AUFGABENSTELLUNG:
Nennen Sie bitte alle Unternehmen, die laut dem folgenden Abschnitt über das Ende der Passwörter am World Password Day ihre Pläne für eine passwortlose Zukunft ankündigten.

TEXTABSCHNITT:
• • • •

Am diesjährigen World Password Day, der traditionell im Mai stattfindet, kündigten drei der größten Tech-Riesen, Google, Microsoft und Apple, ihre Pläne für eine passwortlose Zukunft an.
Der neue Standard wird von der FIDO Alliance in Zusammenarbeit mit dem World Wide Web Consortium (W3C) entwickelt, das grob gefasst definiert, wie das moderne Internet aussieht und funktioniert. Es handelt sich hierbei um einen ernsthaften Versuch, Passwörter zugunsten einer Smartphone-basierten Authentifizierung für immer aus dem Hier und Jetzt zu verbannen.
Obwohl die Abschaffung von Passwörtern bereits seit etwa einem Jahrzehnt diskutiert wird, haben frühere Versuche, diese hoffnungslos unzuverlässige Methode der Benutzerauthentifizierung abzuschaffen, bislang zu Nichts geführt. In diesem Beitrag möchten wir Ihnen einen kleinen Einblick in die Vorteile des neuen FIDO/W3C-Standards geben, wobei wir zunächst die Frage klären sollten, welche allgemeinen Probleme Passwörter mit sich bringen.
Das Problem „Passwort“
Der größte offensichtlichste Nachteil von Passwörtern ist die Leichtigkeit, mit der sie in die falschen Hände geraten können. In den frühen Anfängen der Internet-Ära, als die so gut wie gesamte Kommunikation zwischen Computern noch unverschlüsselt stattfand, wurden Passwörter im Klartext übermittelt. Mit der Ausbreitung von Zugangspunkten zu öffentlichen Netzwerken – in Cafés, Bibliotheken und im ÖVPN – entwickelte sich dies jedoch zu einem echten Problem, da Kriminelle unverschlüsselte Passwörter so ganz unbemerkt abfangen konnten.
So richtig explodierte das Problem des Passwortdiebstahls jedoch Anfang bis Mitte 2010, nachdem große Internetdienste mit dem großflächigen und hochkarätigen Diebstahl von E-Mail-Adressen und Benutzerpasswörtern zu kämpfen hatten. Wir können Ihnen übrigens mit Sicherheit sagen, dass all Ihre Passwörter von vor zehn Jahren irgendwo in der Öffentlichkeit herumschwirren. Auf HaveIBeenPwned können Sie sich selbst davon überzeugen.

• • • •

GEGEBENE INFORMATIONEN:
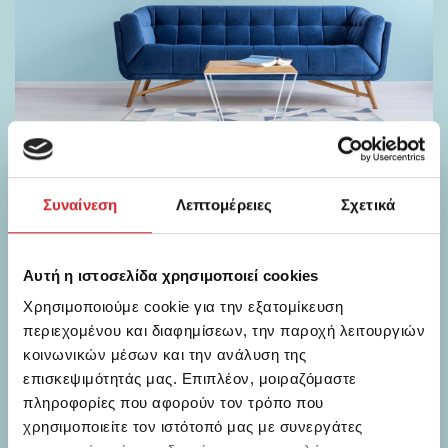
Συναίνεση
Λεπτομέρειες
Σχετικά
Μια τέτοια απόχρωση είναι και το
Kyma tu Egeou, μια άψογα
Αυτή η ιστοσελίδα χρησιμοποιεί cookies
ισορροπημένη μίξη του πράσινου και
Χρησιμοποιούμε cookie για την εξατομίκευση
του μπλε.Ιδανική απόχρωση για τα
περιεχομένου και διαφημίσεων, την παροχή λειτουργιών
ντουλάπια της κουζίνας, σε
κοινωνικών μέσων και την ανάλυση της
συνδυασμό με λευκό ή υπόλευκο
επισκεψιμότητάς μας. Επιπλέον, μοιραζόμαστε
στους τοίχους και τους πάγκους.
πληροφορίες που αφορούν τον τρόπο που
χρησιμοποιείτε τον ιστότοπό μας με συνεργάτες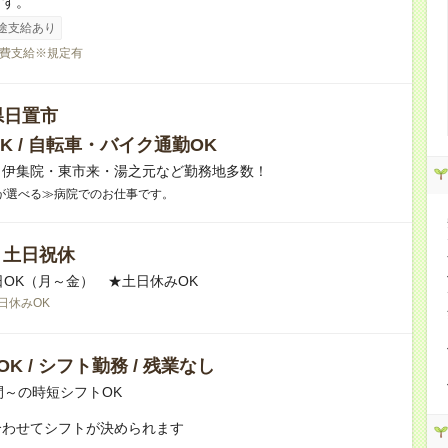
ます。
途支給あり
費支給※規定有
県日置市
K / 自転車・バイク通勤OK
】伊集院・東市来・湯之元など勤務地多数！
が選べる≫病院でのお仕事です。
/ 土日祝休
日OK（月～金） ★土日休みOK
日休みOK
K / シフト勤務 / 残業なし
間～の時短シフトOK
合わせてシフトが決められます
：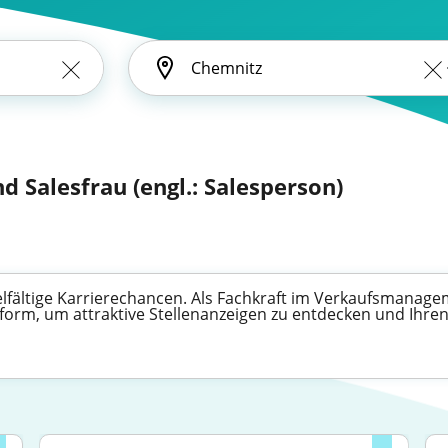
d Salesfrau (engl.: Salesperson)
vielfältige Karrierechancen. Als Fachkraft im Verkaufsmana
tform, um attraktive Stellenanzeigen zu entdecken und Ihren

• • • •

ERGEBNIS:
Google, Microsoft, Apple